Highway to Web Analytics

Having freshly started with my current employer, I was given a blunt mission, in other words a throw in the deep-end! I had to find out what users were actually doing on our flagship product, that was back in 2006 and it sounded rather simple.  At the time the said product was running on Oracle Portal.  Believe it or not, no web analytics attached to the framework - mind you, in 2010 Microsoft Sharepoint is exactly the same.  So we looked at different options and eventually went for Hitbox from WebSideStory, we implemented it during 2007. This is when my interest and my knowledge for all things Web Analytics really increased, it even accelerated later this year, just like my post rate on this blog!

The end of the static web

The turn of the millenium coincided with the advent of content management systems, on a large scale.  It felt like a digital gold rush, there was a plethora of them, the market has now consolidated but its impact on web analytics has remained.  Data-driven web sites rely on templates and that meant that static code could not be used anymore.  Even using the tracking code on top pages would not help, URL ended-up with a series of tokens and unique identifiers in place of clear page names entered by the developers.
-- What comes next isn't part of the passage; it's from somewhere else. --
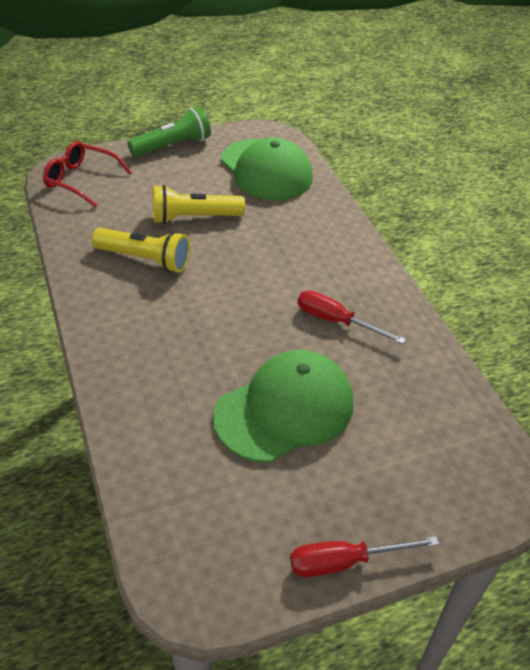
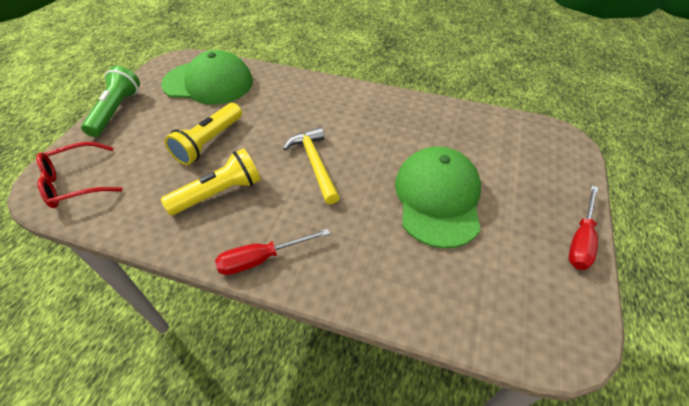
camera: 50 degrees left, 5 degrees up
red screwdriver [298,291,406,344] -> red screwdriver moved to [215,229,330,275]
none -> yellow hammer [283,127,340,204]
Often these developers were running Analytics, it was my case and then I thought, it did not made any sense.  Some advanced CMS had reporting tools built-in but for most of them it was not a critical activity.  I then left the business of working with content management systems anyway so would have lost track.  I carried on using hosted services on my static websites for a while but then I stopped building these altogether.  Web analytics in its static form ended-up there for me.